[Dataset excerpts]
■ ■ ■

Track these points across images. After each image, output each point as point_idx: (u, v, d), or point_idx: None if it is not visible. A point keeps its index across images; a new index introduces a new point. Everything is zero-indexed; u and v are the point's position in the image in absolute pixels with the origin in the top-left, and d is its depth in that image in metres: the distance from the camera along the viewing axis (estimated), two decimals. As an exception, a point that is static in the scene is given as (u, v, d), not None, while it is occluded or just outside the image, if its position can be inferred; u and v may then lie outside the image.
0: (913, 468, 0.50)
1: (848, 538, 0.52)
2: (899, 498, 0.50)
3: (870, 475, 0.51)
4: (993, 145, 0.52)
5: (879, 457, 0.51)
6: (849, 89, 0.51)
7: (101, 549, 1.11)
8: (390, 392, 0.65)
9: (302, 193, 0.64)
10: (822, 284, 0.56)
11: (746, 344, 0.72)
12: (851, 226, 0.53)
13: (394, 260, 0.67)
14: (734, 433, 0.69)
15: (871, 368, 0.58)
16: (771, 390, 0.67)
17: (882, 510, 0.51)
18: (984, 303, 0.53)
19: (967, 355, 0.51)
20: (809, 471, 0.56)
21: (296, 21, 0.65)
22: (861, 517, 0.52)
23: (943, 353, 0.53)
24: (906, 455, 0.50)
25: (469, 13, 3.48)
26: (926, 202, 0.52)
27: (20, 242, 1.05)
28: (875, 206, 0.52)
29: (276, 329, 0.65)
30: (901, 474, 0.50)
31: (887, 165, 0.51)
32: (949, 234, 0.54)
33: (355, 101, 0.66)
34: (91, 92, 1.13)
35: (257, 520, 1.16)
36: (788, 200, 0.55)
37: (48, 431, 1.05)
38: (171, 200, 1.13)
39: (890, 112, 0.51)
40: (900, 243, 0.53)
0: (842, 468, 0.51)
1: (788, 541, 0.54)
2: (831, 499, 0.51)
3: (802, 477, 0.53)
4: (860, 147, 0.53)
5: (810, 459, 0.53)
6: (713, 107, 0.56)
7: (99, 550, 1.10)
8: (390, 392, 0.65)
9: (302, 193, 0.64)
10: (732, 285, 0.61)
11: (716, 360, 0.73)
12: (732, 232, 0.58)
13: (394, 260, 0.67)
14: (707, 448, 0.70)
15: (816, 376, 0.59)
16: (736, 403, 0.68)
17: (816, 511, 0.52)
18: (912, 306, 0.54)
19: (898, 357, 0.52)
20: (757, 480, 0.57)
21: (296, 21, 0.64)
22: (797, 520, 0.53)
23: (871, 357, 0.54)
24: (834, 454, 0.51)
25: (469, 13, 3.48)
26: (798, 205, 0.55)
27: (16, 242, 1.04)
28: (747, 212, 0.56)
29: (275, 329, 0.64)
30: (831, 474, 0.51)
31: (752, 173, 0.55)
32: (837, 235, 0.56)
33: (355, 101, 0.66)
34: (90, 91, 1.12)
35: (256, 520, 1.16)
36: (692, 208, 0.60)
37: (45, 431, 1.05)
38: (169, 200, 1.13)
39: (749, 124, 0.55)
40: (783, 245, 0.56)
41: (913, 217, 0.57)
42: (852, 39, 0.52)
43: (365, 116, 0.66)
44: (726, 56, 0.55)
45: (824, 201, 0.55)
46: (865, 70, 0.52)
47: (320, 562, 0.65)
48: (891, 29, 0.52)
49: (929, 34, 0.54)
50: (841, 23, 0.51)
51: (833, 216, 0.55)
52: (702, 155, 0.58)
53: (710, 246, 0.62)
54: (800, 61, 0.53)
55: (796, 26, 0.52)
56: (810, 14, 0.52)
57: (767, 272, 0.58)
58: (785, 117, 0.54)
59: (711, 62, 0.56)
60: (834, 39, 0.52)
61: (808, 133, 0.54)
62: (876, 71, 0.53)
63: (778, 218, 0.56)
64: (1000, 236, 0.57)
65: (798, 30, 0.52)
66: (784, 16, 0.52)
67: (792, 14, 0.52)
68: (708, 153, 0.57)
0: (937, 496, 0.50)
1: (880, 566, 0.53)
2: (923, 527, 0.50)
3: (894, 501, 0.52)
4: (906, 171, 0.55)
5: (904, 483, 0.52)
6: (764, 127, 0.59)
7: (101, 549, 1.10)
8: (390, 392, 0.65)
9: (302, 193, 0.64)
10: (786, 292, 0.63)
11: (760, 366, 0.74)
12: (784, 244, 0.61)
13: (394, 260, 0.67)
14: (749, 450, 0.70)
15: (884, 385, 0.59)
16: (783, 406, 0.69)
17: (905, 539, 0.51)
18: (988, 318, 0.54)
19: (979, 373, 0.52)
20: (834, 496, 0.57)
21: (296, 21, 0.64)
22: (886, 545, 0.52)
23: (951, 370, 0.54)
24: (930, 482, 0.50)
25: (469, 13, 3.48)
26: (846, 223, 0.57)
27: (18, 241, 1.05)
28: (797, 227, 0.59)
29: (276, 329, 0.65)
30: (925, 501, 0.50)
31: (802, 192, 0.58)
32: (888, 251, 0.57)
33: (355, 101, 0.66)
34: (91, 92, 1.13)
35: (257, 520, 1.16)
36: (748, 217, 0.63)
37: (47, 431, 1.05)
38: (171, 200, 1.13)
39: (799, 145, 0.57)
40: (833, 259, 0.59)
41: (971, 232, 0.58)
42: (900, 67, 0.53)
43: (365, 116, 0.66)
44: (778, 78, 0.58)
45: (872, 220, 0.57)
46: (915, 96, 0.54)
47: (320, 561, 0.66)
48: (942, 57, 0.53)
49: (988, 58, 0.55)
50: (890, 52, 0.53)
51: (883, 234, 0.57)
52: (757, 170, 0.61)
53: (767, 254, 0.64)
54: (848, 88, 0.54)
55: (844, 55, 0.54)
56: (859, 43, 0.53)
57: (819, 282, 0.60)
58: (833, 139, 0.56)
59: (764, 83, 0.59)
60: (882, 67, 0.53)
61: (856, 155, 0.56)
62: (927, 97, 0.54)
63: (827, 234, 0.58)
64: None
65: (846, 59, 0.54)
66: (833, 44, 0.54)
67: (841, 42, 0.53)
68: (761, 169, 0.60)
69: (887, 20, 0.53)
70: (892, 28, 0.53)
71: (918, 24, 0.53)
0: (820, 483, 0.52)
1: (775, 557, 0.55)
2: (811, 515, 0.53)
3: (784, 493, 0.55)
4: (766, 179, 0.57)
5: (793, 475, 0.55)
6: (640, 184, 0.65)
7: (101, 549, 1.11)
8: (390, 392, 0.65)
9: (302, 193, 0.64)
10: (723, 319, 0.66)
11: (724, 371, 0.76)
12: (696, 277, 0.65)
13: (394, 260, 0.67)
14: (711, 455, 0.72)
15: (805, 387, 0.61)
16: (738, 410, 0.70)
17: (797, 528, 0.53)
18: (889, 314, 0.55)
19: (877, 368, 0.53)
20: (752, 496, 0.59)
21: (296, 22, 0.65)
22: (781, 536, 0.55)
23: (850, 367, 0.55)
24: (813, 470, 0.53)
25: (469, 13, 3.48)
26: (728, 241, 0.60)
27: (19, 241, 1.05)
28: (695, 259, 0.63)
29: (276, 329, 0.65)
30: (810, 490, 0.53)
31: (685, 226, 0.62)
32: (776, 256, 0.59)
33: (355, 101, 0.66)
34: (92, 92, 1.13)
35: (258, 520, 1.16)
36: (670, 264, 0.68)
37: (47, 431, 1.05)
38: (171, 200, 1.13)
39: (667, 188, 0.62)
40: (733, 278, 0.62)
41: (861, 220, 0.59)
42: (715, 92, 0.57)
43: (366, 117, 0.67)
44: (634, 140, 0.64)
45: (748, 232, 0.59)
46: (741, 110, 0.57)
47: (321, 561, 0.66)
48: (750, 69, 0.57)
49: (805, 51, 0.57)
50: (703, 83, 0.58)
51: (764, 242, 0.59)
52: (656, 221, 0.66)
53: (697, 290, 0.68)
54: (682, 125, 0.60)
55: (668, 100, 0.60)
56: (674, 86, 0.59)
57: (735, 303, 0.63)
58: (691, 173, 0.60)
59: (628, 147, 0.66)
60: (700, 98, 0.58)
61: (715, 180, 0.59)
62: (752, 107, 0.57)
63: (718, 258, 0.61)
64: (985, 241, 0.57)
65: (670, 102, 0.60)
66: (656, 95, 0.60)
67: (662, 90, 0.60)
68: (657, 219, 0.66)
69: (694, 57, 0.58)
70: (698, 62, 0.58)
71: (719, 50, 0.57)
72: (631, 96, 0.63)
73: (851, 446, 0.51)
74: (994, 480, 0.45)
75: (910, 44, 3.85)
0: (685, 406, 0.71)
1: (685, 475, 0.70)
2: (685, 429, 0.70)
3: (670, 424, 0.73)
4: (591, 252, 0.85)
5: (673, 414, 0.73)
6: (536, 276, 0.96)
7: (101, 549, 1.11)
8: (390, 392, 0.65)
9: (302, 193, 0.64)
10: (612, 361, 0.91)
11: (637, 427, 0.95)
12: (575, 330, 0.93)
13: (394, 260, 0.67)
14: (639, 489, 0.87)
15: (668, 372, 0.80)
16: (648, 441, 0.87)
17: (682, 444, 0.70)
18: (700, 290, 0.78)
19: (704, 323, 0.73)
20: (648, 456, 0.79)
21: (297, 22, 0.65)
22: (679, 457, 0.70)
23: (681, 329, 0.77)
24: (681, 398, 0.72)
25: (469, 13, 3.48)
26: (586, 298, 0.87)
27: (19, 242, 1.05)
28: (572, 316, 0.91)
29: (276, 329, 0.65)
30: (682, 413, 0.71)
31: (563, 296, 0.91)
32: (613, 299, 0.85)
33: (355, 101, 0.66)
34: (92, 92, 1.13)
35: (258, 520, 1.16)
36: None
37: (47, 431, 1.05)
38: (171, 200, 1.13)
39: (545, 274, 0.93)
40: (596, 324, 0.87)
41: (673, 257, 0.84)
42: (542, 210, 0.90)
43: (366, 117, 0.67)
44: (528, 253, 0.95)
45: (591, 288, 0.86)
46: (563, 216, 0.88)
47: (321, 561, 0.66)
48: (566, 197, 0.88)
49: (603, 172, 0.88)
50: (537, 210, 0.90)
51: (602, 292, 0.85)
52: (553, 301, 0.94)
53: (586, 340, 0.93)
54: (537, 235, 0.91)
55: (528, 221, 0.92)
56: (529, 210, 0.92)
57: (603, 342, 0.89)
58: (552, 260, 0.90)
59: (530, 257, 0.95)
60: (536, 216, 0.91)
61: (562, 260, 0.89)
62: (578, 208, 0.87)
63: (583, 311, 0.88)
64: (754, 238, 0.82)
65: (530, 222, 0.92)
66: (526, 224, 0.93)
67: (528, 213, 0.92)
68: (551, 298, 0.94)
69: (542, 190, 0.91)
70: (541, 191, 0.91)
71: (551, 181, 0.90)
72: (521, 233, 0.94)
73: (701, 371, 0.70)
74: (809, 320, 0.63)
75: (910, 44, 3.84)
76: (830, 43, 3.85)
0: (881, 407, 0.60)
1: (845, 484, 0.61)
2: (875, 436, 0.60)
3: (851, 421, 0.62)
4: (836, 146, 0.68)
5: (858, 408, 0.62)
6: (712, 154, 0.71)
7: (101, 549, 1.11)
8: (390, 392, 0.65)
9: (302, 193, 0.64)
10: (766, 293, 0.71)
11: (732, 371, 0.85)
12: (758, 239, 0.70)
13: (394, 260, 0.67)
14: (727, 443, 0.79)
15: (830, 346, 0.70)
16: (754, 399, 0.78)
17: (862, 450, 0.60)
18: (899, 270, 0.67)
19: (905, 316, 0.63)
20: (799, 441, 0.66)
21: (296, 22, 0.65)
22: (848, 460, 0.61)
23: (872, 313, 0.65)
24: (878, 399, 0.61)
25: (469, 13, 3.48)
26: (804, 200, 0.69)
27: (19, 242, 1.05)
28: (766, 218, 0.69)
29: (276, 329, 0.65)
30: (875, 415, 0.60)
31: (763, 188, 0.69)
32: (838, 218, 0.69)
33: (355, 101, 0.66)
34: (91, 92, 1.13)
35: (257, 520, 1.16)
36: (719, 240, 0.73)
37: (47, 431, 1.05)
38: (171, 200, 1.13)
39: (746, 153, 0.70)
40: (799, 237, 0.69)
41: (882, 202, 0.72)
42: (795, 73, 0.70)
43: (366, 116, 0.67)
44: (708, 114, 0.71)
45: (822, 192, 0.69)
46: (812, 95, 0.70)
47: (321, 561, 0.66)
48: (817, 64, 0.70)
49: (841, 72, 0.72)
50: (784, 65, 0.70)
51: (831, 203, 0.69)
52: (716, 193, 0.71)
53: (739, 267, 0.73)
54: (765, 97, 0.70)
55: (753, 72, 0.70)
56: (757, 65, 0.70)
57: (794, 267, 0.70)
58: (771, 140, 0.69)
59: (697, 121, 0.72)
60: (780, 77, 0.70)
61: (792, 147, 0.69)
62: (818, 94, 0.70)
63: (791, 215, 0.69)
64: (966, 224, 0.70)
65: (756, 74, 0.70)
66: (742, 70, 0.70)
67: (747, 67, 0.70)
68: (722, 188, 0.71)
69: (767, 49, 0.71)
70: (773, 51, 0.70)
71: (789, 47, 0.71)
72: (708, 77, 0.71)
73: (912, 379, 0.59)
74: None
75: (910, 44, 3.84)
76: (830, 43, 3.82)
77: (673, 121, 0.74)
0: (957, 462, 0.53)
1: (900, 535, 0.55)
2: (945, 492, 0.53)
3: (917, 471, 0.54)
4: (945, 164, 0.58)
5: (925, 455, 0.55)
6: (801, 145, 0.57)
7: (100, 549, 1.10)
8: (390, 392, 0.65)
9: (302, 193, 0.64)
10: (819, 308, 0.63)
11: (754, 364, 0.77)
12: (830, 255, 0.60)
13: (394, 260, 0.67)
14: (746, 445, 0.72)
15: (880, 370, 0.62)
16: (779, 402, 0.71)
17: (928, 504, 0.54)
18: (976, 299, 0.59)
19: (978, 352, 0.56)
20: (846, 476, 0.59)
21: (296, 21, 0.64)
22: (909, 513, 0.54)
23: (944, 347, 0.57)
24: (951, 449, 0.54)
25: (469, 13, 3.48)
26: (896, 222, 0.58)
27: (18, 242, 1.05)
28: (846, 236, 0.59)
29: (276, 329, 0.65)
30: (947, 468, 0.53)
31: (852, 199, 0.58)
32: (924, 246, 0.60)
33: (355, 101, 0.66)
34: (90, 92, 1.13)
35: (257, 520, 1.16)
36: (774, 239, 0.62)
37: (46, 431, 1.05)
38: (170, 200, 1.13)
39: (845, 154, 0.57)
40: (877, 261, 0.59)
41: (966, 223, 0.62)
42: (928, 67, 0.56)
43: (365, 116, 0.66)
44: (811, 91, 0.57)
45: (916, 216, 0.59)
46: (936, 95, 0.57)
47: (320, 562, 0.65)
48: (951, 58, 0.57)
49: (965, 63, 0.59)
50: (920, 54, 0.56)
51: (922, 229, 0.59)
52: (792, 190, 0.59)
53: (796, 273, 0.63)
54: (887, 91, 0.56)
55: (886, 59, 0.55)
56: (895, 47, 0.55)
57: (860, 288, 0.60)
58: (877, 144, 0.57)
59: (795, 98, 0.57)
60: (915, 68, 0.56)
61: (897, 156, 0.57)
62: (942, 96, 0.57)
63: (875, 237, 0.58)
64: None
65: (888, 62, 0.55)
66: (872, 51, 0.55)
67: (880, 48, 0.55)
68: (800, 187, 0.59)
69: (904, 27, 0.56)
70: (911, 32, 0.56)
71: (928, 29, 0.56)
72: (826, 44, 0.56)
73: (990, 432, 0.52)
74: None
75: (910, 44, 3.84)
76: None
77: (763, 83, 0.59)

■ ■ ■

- What is needed: Your task is to restate, word for word, only those lines above that fall between the line holding "31: (563, 296, 0.91)" and the line holding "64: (754, 238, 0.82)", inclusive.

- Final answer:
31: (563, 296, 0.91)
32: (613, 299, 0.85)
33: (355, 101, 0.66)
34: (92, 92, 1.13)
35: (258, 520, 1.16)
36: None
37: (47, 431, 1.05)
38: (171, 200, 1.13)
39: (545, 274, 0.93)
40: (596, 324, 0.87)
41: (673, 257, 0.84)
42: (542, 210, 0.90)
43: (366, 117, 0.67)
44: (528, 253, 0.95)
45: (591, 288, 0.86)
46: (563, 216, 0.88)
47: (321, 561, 0.66)
48: (566, 197, 0.88)
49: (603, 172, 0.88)
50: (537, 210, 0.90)
51: (602, 292, 0.85)
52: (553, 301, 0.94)
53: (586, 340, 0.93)
54: (537, 235, 0.91)
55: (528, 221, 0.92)
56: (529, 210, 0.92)
57: (603, 342, 0.89)
58: (552, 260, 0.90)
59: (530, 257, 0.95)
60: (536, 216, 0.91)
61: (562, 260, 0.89)
62: (578, 208, 0.87)
63: (583, 311, 0.88)
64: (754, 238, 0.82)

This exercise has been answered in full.